The Cowboys set out to accomplish that second goal this offseason, re-signing defensive end DeMarcus Lawrence, and trading for veteran pass rusher Robert Quinn. Quinn, who tallied 6.5 sacks last season for the Miami Dolphins, is one of the leagues more feared rushers when at his best. The former All Pro has multiple 10+ sack seasons under his belt, including a whopping 19 in 2013.
And, as expected, the Cowboys coaching staff is ecstatic to have such a respected pass rushing specialist on their roster.
“He’s got that first step. He’s an established pass rusher in this league, so he’s going to bring some good stuff for us.” - Cowboys defensive coordinator Rod Marinelli.
The Cowboys acquired Robert Quinn for a 2020 6th round pick, which could end up being the steal of the offseason. Quinn has played with some top-notch pass rushers in the past, and each time they have brought out the best in his own game.
Back with the Rams in 2017, when Aaron Donald was on the same defensive line, Quinn got to the quarterback 8.5 times. And, last season, he remained consistent in his sack totals playing alongside Cameron Wake. Now he joins a DeMarcus Lawrence who has 25 sacks over the last 2 seasons.
"I think it was kind of one of those where I get to have fun, pin my ears back and just disrupt the backfield, which is what they want us to do." - Robert Quinn told NFL.com.
Quinn and the always dominant Lawrence will form an impressive defensive end duo on passing downs, with the potential to be one of the best in all of football. Dallas is also hoping to add Randy Gregory into this mix, a piece which could prove vital late in football games if he is able to return from his current indefinite suspension.
Whether or not Gregory finds his way back onto the field, though, this defensive front will be in good hands. The edge combo of Quinn and Lawrence, combined with a plethora of skilled interior rushers such as Maliek Collins, gives the Cowboys a fearsome defensive line which should keep quarterbacks uncomfortable every Sunday.
Can Rookie OL Connor McGovern Compete For A Starting Spot?

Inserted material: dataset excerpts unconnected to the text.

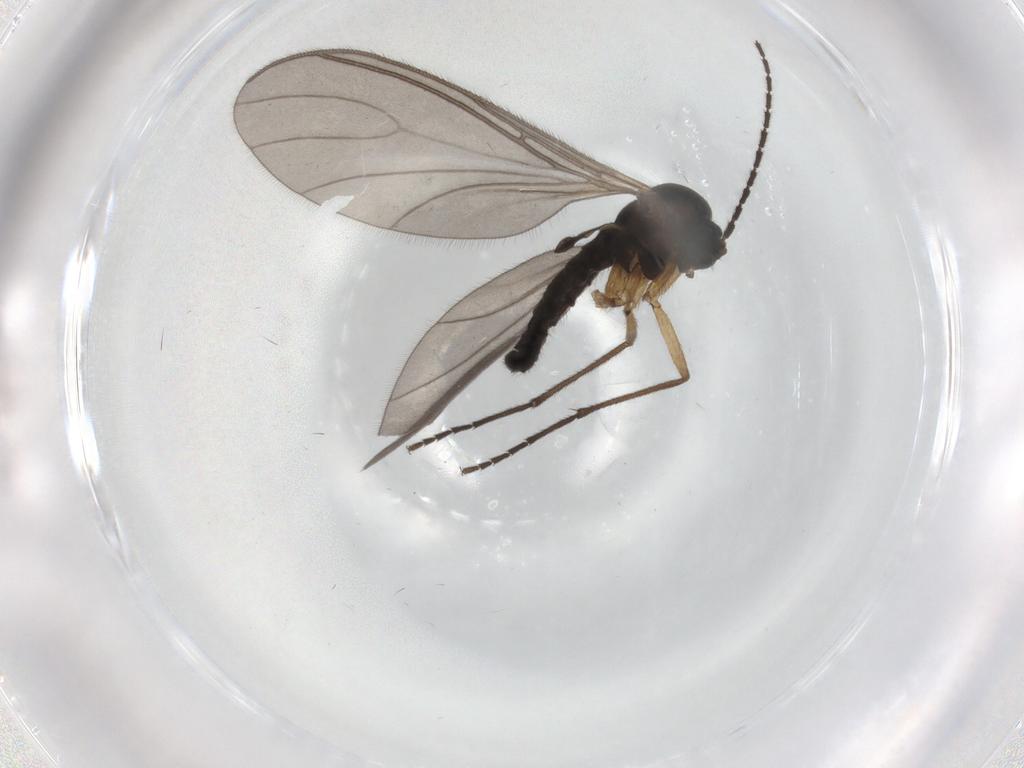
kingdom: Animalia
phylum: Arthropoda
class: Insecta
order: Diptera
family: Sciaridae
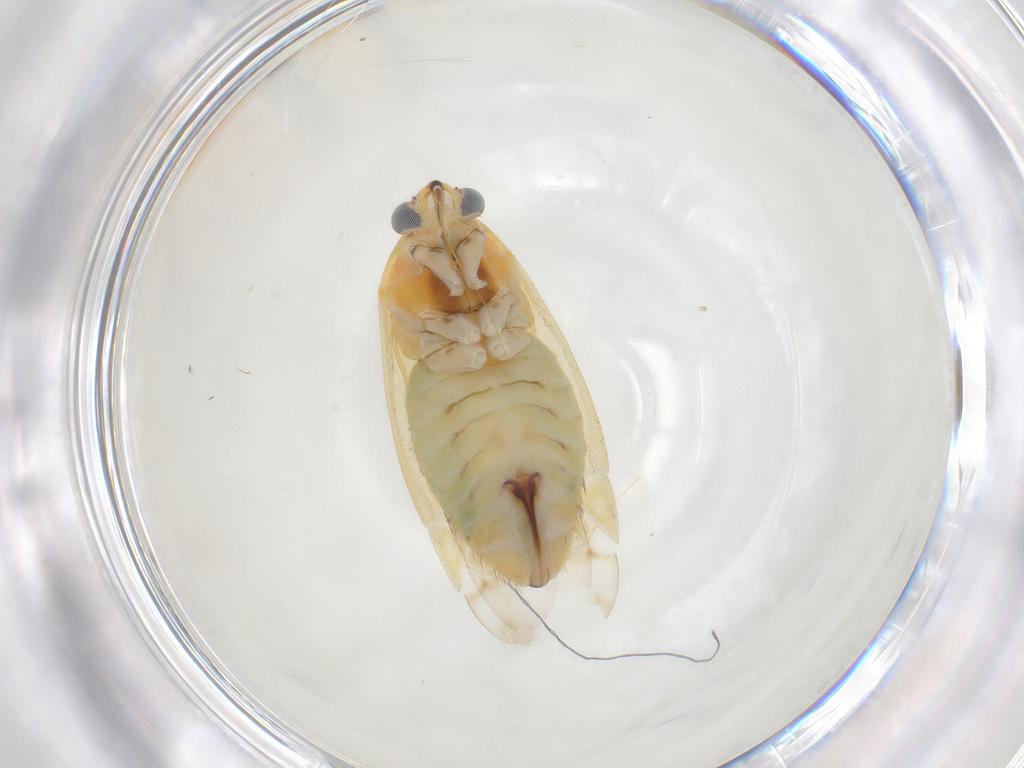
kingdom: Animalia
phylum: Arthropoda
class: Insecta
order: Hemiptera
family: Miridae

Raising eyebrows in the third round of the 2019 NFL Draft, the Cowboys added Penn State offensive lineman Connor McGovern to their already deep OL depth chart.
McGovern, who played guard for the Nittany Lions, was reportedly by-far the best player remaining on the Cowboys draft board when they came on the clock in round three. Still, with seemingly more pressing needs yet to be addressed, Dallas' selection of McGovern was certainly a surprise.

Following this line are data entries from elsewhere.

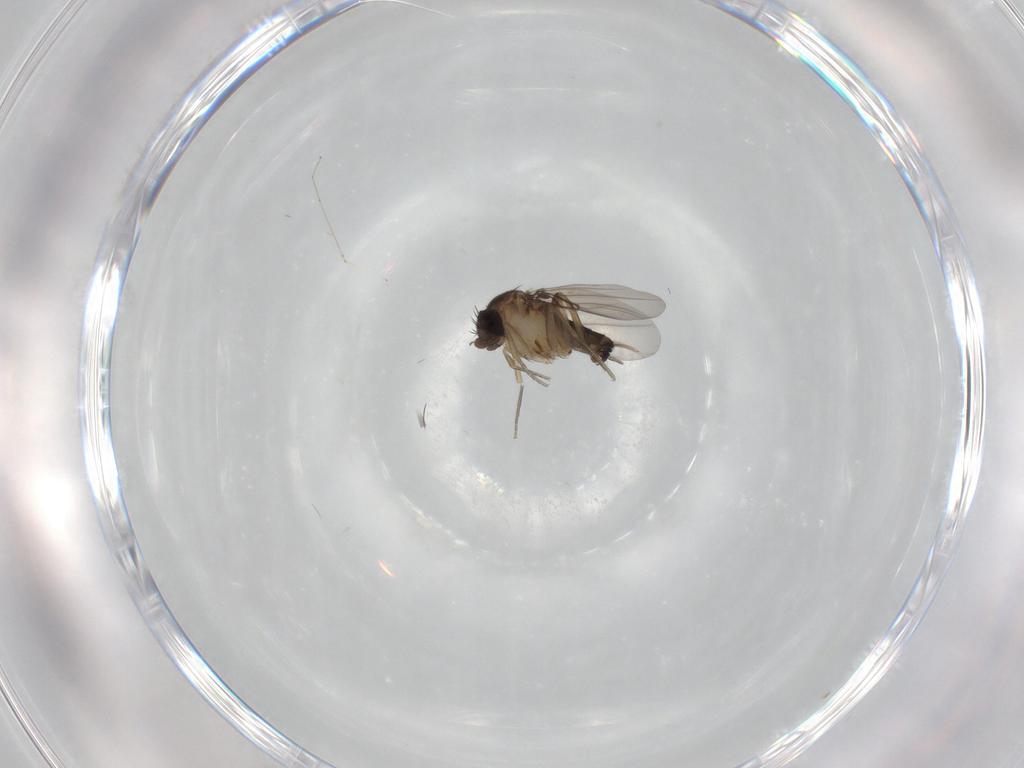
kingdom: Animalia
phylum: Arthropoda
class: Insecta
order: Diptera
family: Sciaridae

When you watch the tape, though, you immediately see what the Cowboys loved about Connor McGovern.
A "plug-and-play" type guard, Connor McGovern is the type of rookie you'd expect to contribute in year one. On many teams he may be a candidate to start at guard or center from the beginning of his rookie season, but here in Dallas, his role for the 2019 season is somewhat in question.
Clearly, being a day two pick, there's no doubt that McGovern will make the Cowboys roster. But can he compete for a starting job?
During OTA's McGovern took reps at both guard and center, pointing towards the possibility of him being the first interior offensive lineman off the bench if one of the starters were to go down with an injury. Fellow interior linemen Joe Looney and Xavier Su'a-Filo each contributed in big ways during the 2018 season, however, and will be tough to beat out during camp.
While possible, I would still say it's unlikely. The Cowboys selection of McGovern seems to be more about 2020 and beyond than it is about the 2019 season. With right tackle La'el Collins coming up on a contract year, Dallas might elect to let him walk in free agency, move Williams back to his college position of tackle, and slide McGovern into the left guard slot.
This seems fool-proof in theory, but this many moving parts across the offensive line could spell trouble early on in 2020. Regardless, Connor McGovern's arrival gives Dallas the flexibility to consider all options on their offensive line.
In reality, McGovern strengthened a strength for Dallas, and may be needed to prove himself as early as this Fall if injury issues arise.